_Selected passage_
● ● ● ● ● ● ●
What is Film Noir?


The list of film noirs varies substantially. The lowest estimate is that there are actually ZERO films noir. This is based on the argument that there is no such genre, and all the words film noir captures is a less coherent set of trends, with anything based on any of the following (and more): 

  • Lighting technique
  • Writing technique
  • Gender issues
  • Post-War problems
  • Psychoanalytic influence
  • Criminals and crime
  • and a generally ill-fated bunch of guys in hats, usually involved with a dangerous woman.

Wikipedia’s list of what’s noir and what is as a consequence non-noir, lists 52 titles even before 1940 . . .  and film noir isn’t really said to start until about 1943, or as is quite often said Stranger on the Third Flooor (1940).
● ● ● ● ● ● ●
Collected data

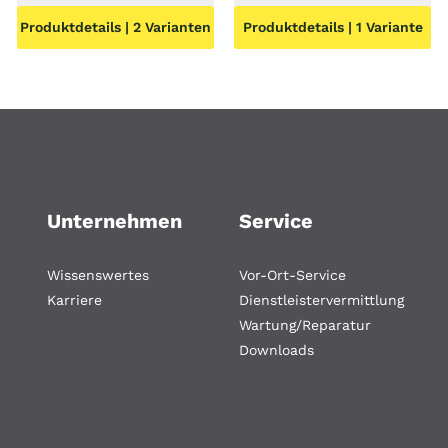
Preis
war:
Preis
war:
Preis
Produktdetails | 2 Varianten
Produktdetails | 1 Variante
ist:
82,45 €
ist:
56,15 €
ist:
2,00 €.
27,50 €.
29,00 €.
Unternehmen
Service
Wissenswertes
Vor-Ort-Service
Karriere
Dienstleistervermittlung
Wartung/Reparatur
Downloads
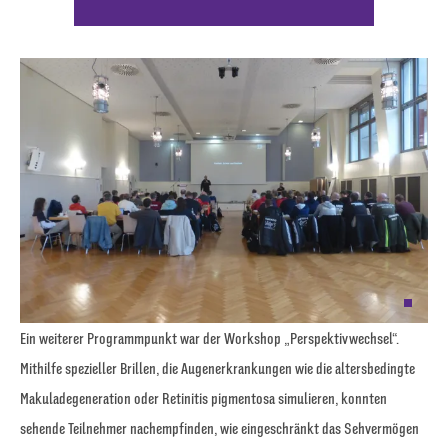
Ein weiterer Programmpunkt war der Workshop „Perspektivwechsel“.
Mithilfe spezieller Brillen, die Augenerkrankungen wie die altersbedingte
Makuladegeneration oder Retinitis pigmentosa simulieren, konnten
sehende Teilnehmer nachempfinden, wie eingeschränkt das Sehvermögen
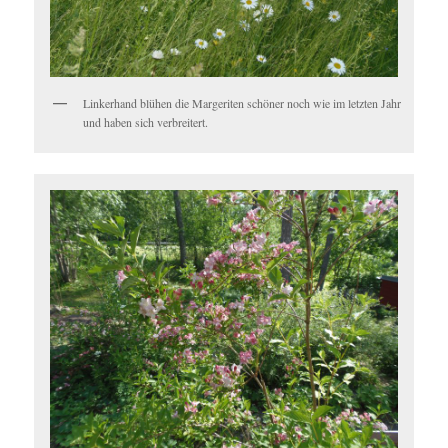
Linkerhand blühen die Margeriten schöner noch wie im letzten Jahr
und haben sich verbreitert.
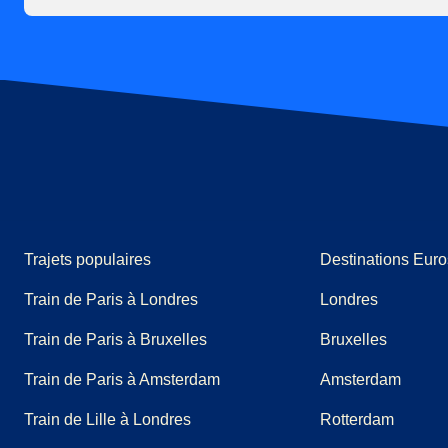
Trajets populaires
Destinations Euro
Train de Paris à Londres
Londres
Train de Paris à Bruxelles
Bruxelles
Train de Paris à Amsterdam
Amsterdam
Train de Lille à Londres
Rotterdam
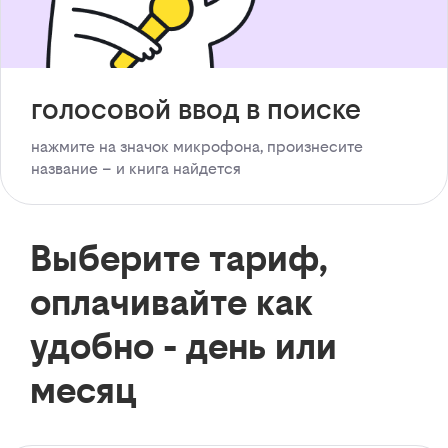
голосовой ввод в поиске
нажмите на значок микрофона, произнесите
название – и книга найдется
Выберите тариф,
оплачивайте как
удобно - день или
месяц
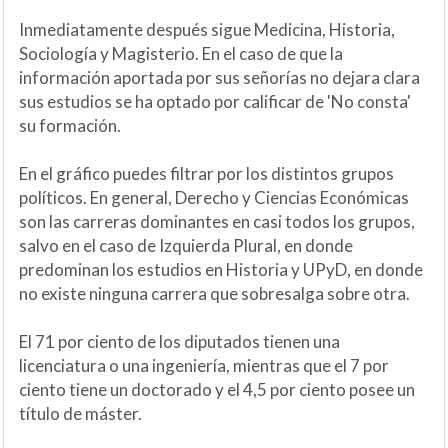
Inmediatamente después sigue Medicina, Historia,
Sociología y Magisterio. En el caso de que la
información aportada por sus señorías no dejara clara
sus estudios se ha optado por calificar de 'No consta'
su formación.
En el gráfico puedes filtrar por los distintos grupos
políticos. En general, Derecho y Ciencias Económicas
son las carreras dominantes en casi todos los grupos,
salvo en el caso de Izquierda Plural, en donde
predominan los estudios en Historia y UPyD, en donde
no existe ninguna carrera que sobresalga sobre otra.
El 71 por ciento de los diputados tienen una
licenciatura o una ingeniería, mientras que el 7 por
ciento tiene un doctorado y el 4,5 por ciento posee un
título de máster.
● ● ● ● ● ● ●
_Exercise instructions_
A. Rewrite the film noir passage from "What is Film" to "a dangerous woman.", renaming "technique" to "method" wherever it occurs.
B. Filter the entries down to the lines containing the string "ciento", treating case as significant.

_Answers by task_
A.
What is Film Noir?


The list of film noirs varies substantially. The lowest estimate is that there are actually ZERO films noir. This is based on the argument that there is no such genre, and all the words film noir captures is a less coherent set of trends, with anything based on any of the following (and more): 

  • Lighting method
  • Writing method
  • Gender issues
  • Post-War problems
  • Psychoanalytic influence
  • Criminals and crime
  • and a generally ill-fated bunch of guys in hats, usually involved with a dangerous woman.

B.
El 71 por ciento de los diputados tienen una
ciento tiene un doctorado y el 4,5 por ciento posee un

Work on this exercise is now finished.